[Dataset entries]
_ _ _ _ _

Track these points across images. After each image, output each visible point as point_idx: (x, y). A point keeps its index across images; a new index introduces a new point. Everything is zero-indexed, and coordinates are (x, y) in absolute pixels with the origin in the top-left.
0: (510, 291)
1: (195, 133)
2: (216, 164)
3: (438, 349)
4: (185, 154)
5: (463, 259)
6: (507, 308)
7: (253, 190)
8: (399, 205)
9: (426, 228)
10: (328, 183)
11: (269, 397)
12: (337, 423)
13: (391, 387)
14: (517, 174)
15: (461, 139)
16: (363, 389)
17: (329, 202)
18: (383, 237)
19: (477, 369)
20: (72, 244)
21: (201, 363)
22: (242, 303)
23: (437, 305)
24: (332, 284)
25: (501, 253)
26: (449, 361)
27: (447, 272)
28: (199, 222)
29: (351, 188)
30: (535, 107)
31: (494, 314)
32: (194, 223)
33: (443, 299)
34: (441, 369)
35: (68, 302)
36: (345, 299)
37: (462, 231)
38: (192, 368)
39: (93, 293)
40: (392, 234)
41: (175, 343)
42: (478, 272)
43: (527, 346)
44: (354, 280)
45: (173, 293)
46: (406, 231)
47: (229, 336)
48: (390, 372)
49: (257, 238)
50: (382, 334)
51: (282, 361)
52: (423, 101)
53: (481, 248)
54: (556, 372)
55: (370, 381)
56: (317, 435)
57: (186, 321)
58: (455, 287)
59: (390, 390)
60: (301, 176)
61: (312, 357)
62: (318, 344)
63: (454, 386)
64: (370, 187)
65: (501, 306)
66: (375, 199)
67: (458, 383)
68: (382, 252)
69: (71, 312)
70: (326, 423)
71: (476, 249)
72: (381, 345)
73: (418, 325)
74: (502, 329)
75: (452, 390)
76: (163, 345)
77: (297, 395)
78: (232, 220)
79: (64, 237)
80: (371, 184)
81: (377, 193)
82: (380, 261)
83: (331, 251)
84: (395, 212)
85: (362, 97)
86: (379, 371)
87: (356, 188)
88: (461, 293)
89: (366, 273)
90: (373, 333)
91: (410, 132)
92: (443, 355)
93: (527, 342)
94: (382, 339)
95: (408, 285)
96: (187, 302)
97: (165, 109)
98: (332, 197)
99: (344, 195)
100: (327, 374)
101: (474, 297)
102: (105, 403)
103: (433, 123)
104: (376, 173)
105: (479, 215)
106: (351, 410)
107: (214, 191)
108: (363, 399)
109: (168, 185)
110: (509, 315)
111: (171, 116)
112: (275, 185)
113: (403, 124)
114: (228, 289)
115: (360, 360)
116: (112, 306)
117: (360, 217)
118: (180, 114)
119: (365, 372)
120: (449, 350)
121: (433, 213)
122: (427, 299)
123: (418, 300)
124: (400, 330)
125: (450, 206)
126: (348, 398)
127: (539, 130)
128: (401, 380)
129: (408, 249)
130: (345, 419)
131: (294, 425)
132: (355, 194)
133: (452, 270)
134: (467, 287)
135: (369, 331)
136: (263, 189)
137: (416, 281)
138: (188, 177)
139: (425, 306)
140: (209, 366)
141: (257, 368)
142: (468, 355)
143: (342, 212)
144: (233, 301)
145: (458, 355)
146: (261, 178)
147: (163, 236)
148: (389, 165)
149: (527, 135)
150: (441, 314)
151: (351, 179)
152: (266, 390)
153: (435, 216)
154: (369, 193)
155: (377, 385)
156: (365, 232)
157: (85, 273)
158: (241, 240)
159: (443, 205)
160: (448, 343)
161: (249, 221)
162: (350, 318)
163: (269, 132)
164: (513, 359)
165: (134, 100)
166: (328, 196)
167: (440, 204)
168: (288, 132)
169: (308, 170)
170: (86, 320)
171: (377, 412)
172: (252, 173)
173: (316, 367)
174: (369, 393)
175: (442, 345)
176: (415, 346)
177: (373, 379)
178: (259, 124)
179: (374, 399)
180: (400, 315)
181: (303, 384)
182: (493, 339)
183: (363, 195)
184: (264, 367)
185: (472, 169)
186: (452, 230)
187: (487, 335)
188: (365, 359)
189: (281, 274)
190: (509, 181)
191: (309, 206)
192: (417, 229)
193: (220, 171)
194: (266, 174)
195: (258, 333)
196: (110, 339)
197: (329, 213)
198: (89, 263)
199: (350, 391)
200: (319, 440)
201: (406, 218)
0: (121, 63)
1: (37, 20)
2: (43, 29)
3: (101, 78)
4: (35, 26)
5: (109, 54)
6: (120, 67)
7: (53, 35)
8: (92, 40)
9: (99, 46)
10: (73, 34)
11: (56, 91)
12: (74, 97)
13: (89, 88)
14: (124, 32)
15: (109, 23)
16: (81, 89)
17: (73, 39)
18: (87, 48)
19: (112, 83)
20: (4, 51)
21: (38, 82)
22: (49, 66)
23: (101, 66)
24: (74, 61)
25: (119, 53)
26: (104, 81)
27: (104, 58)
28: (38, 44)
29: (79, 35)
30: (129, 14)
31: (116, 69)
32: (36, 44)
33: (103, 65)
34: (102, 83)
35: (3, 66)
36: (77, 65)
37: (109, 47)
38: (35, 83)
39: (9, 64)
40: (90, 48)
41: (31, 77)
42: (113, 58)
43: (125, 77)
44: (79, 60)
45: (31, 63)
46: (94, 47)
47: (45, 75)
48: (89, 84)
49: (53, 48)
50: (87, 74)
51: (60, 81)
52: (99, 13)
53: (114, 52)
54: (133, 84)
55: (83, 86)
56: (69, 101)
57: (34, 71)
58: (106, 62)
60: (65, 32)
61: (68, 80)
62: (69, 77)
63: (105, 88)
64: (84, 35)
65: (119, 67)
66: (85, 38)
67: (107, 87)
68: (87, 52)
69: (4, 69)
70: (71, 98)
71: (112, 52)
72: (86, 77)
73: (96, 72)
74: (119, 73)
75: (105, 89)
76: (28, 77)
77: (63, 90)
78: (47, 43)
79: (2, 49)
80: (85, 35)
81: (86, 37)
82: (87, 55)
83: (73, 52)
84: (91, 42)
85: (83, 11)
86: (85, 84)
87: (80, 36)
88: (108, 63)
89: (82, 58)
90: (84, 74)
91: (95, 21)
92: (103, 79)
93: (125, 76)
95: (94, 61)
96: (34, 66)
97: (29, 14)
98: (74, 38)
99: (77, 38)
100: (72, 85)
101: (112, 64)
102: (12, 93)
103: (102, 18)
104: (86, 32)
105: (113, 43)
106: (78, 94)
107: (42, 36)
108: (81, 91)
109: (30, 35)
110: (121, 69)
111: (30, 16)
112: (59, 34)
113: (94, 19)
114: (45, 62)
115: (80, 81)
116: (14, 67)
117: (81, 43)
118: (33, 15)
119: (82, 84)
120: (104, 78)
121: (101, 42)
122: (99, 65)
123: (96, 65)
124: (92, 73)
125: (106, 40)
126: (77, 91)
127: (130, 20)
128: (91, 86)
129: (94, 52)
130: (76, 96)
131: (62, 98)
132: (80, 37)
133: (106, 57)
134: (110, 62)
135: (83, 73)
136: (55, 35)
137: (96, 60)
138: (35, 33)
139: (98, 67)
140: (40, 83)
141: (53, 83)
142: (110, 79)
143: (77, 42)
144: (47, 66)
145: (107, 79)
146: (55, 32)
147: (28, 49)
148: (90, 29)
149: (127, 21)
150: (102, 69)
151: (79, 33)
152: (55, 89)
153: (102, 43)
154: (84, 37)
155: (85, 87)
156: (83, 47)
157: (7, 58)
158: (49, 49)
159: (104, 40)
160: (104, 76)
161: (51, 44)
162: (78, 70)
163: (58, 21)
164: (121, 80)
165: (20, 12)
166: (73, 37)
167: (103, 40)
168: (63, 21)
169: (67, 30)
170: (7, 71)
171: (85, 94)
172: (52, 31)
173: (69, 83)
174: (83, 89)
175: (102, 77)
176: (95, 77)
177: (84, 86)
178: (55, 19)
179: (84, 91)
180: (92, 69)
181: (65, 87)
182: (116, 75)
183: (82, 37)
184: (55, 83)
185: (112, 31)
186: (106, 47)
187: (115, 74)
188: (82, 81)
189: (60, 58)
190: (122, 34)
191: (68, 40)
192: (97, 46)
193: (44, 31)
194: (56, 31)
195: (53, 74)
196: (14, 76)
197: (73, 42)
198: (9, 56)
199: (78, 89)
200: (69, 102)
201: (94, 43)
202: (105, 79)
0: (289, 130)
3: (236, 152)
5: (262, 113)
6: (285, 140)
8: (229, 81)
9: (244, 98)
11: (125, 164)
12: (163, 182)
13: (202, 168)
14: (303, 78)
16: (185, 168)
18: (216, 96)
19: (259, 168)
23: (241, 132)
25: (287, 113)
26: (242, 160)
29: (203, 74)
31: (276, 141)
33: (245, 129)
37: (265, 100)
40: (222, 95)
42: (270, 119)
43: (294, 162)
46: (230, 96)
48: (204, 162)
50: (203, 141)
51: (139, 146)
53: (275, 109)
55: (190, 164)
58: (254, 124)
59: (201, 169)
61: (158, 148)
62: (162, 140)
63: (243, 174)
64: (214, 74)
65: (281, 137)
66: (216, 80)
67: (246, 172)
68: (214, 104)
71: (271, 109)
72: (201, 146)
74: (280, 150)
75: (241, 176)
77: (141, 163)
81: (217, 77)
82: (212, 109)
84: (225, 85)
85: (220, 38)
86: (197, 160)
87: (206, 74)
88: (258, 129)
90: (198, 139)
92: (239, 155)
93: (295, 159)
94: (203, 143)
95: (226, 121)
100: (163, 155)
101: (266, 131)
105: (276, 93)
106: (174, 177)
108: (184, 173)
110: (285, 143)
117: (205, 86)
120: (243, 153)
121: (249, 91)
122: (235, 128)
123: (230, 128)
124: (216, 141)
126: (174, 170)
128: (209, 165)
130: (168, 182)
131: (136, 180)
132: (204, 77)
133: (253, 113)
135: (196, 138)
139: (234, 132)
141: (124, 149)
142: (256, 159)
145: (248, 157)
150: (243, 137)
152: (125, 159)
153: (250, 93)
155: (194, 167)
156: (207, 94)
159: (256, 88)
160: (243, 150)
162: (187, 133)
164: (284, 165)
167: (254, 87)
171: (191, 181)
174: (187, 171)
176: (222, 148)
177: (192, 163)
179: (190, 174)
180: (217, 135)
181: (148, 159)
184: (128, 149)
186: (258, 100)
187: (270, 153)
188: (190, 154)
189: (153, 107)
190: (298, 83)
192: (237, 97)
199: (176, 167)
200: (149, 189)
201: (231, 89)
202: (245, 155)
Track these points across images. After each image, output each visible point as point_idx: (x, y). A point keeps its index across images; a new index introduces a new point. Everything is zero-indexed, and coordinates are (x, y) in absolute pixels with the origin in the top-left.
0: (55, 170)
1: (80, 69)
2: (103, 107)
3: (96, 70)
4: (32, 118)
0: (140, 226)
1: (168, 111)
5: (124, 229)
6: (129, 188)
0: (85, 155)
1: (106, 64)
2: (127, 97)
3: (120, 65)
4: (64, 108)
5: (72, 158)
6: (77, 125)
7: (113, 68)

_ _ _ _ _

» DIRECTIONS FOR THIS TASK
From the start of the data to the line that holds "4: (185, 154)", retype each line exactly, with both ends included.

» RESPONSE TO THIS EXERCISE
Track these points across images. After each image, output each visible point as point_idx: (x, y). A point keeps its index across images; a new index introduces a new point. Everything is zero-indexed, and coordinates are (x, y) in absolute pixels with the origin in the top-left.
0: (510, 291)
1: (195, 133)
2: (216, 164)
3: (438, 349)
4: (185, 154)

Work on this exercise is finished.